Picture – Ready To Make My Shield – David L Cunix

Tuesday, May 26, 2020

Sounding The Alarm



The focus of this blog, Health Insurance Issues With Dave, is, first and foremost, insurance, the way most Americans access and pay for health care.  There are three key players in this process: the medical providers, the insurance companies, and the government.  The medical provider section includes doctors, hospitals, pharmaceutical companies and everyone/everything else involved in the delivery of care.  The insurance companies serve both to organize the market and as a useful buffer between the providers and the patients.  And the government writes the rules, pays a huge portion of the bills through Medicare and Medicaid, and significantly impacts the pricing.  There is a natural push and pull in this process.  The American public benefits when all three sectors work towards a common good (Enlightened Self-Interest).  That isn’t easy and it depends on a determined focus and an honest effort.  To be clear, determined focus and honest efforts don’t guarantee success.  A lack of either determined focus or honest effort guarantee failure.

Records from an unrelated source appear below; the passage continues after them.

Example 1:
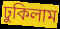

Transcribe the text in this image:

ঢুকিলাম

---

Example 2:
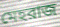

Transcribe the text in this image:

মেহরাজ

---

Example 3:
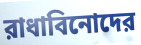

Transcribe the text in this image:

রাধাবিনোদের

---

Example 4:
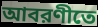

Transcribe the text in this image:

আবরণীতে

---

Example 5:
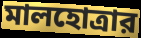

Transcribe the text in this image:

মালহোত্রার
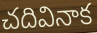
చదివినాక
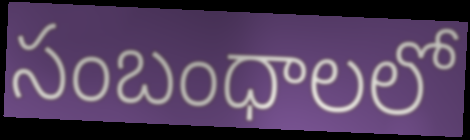
సంబంధాలలో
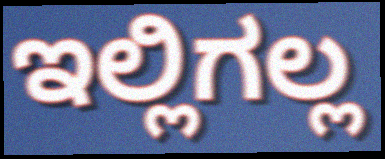
ಇಲ್ಲಿಗಲ್ಲ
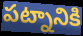
పట్నానికి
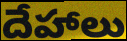
దేహాలు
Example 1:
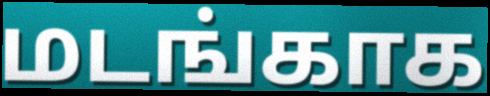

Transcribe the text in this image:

மடங்காக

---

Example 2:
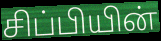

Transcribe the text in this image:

சிப்பியின்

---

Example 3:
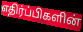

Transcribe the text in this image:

எதிர்ப்பிகளின்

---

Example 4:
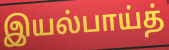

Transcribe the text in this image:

இயல்பாய்த்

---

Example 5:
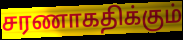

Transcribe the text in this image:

சரணாகதிக்கும்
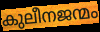
കുലീനജന്മം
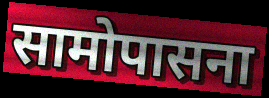
सामोपासना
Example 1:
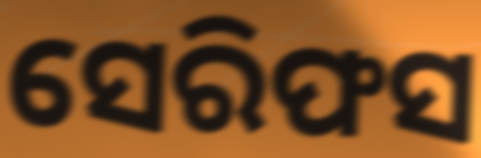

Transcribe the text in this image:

ସେରିଫସ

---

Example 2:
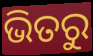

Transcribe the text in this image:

ଭିତରୁ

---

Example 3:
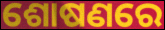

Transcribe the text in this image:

ଶୋଷଣରେ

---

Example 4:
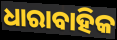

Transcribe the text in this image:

ଧାରାବାହିକ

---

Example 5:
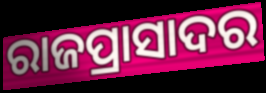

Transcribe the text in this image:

ରାଜପ୍ରାସାଦର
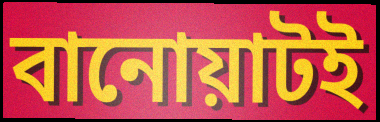
বানোয়াটই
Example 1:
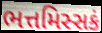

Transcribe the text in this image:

ભત્તમિસ્સકં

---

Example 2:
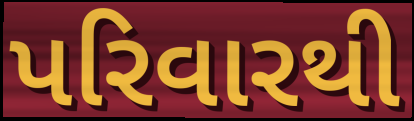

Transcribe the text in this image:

પરિવારથી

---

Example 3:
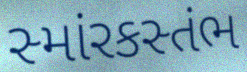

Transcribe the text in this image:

સ્માંરકસ્તંભ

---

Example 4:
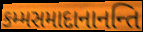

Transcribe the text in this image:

કમ્મસમાદાનાનન્તિ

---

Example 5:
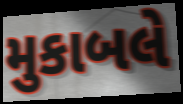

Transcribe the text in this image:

મુકાબલે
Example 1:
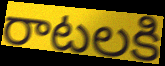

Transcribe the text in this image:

రాటలకి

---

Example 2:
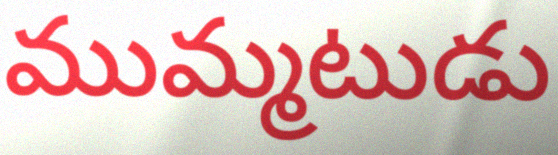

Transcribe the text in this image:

ముమ్మటుడు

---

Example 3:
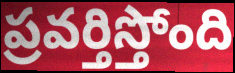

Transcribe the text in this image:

ప్రవర్తిస్తోంది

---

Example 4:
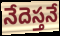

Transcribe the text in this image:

నేదెస్తనే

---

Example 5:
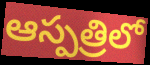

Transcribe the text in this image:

ఆస్పత్రిలో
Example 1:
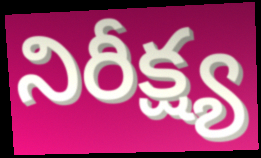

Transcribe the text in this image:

నిరీక్ష్య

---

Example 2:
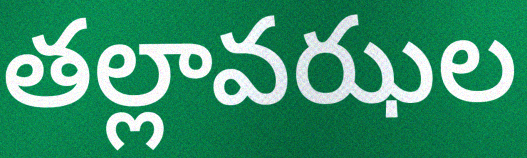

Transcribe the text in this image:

తల్లావఝల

Deep In The Heart(less) Of Texas was posted on September 9, 2018.  This was the first blog dedicated to the Texas lawsuit, the attempt to have the courts declare the Patient Protection and Affordable Care Act (Obamacare) unconstitutional.  Today’s post will be the 14th warning of the havoc this could cause.  Yes, I keep sounding the alarm.  There isn’t any good will, focus, or honest effort involved in the promotion of this lawsuit.  And it only got worse when Donald Trump decided to champion its cause.

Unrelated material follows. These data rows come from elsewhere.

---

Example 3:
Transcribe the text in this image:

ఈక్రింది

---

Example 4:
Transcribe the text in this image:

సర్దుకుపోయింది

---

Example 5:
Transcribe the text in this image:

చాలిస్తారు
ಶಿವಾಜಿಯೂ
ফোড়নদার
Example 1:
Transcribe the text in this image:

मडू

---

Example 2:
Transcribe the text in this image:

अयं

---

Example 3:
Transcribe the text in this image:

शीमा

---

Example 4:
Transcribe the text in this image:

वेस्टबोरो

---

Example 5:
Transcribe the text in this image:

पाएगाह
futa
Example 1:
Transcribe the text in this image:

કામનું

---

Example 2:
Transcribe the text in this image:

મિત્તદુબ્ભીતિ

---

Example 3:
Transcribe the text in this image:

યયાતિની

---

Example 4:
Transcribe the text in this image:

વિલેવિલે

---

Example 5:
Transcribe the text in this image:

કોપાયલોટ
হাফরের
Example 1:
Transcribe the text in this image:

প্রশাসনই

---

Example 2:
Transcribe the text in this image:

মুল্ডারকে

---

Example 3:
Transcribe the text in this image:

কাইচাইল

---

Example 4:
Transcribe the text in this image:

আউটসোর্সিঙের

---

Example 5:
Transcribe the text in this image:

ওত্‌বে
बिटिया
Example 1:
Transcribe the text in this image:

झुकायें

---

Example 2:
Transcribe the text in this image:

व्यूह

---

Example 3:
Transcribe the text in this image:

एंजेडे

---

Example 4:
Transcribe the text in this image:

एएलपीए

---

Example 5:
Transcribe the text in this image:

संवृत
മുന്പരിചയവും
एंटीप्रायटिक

The sudden elimination of Obamacare without a replacement would terminate health insurance for millions of Americans.  This is so important that I was happy to see an article in Sunday’s (5/24/2020) Plain Dealer on the issue.  “If Obamacare was overturned, what would it mean here?” was written by Sabrina Eaton.  Welcome to the conversation!

Please read her article.  There is nothing, absolutely nothing, that contradicts my 13 previous posts.  I will note that Ms. Eaton bothered to contact Senator Portman’s office for the story.  He predictably declined to comment on the court case, but his spokesman did note that premiums have gone up.  I would never contact Senator Portman’s office about a solution or improvement to our health care system for the same reason you wouldn’t bother to call my Rabbi for a ham recipe.  But she tried.

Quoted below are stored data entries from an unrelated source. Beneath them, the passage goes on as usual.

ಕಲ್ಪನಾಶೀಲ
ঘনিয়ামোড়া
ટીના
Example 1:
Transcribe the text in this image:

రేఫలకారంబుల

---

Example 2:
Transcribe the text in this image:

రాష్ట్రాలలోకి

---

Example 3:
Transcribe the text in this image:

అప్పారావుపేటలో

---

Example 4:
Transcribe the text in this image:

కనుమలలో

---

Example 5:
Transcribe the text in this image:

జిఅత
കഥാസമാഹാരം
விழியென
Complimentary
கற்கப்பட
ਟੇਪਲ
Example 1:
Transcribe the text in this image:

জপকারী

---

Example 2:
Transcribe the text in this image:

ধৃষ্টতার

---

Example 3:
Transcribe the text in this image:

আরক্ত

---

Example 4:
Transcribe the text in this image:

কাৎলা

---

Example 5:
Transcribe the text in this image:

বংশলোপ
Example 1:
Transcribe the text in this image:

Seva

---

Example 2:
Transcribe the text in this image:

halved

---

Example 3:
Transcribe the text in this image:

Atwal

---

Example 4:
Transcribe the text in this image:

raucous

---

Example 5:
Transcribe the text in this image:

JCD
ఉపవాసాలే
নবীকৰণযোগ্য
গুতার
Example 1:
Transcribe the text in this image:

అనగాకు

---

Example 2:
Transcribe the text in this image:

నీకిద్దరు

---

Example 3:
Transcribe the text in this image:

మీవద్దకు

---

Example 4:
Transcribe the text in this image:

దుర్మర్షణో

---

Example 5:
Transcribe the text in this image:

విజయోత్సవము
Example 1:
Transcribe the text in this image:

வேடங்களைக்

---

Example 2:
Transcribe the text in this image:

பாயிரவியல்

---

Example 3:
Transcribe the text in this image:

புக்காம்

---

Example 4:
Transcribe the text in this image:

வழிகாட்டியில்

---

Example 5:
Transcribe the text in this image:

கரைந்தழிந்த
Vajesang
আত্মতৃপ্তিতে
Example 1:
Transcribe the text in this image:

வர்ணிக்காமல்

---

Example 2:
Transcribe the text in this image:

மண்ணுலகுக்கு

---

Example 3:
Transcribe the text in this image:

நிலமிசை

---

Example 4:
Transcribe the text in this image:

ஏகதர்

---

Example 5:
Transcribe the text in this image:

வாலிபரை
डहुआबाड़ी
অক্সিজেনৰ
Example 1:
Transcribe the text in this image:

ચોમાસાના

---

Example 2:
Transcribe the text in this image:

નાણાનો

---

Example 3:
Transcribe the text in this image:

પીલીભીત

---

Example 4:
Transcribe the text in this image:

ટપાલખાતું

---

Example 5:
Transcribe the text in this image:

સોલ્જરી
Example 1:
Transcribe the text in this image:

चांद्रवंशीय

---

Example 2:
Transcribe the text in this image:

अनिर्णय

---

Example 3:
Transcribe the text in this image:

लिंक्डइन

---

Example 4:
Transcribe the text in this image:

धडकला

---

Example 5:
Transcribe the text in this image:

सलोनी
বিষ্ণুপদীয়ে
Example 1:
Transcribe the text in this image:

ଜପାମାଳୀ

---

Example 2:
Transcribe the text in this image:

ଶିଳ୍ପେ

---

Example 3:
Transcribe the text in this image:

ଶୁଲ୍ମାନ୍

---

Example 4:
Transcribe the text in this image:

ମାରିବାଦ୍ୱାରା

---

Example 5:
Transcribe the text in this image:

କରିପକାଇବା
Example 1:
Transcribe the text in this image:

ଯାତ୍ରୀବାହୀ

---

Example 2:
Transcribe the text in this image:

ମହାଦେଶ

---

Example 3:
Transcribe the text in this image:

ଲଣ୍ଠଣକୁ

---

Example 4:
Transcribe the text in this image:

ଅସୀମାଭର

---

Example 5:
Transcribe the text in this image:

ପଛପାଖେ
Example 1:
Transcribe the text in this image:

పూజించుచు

As previously noted, I was both surprised and pleased to see this coverage in the Plain Dealer.  Considering the potential impact on our area, I expected them to sound the alarm regularly.  Imagine my shock when I went to their website to link this article.  It took some effort to find it.  Ms. Eaton’s article was posted on Cleveland.com on May 8, 2020, over two weeks earlier!  I guess Greater Clevelanders are lucky that there was so little going on this Memorial Day weekend that her article finally made it to print.  And though I have readers across the country, I would never compare the reach of my little blog to the readership of the once formidable Plain Dealer or its disorganized website.  An issue that impacts nearly 20% of our nation’s economy, the lives of millions of Ohioans, and the financial stability of our hospitals deserves our attention.  In the old days we could count on our newspapers to bring us the information we needed.

Will the Texas lawsuit succeed?  Stranger things have happened.  I promise to keep you informed.  And to keep sounding the alarm.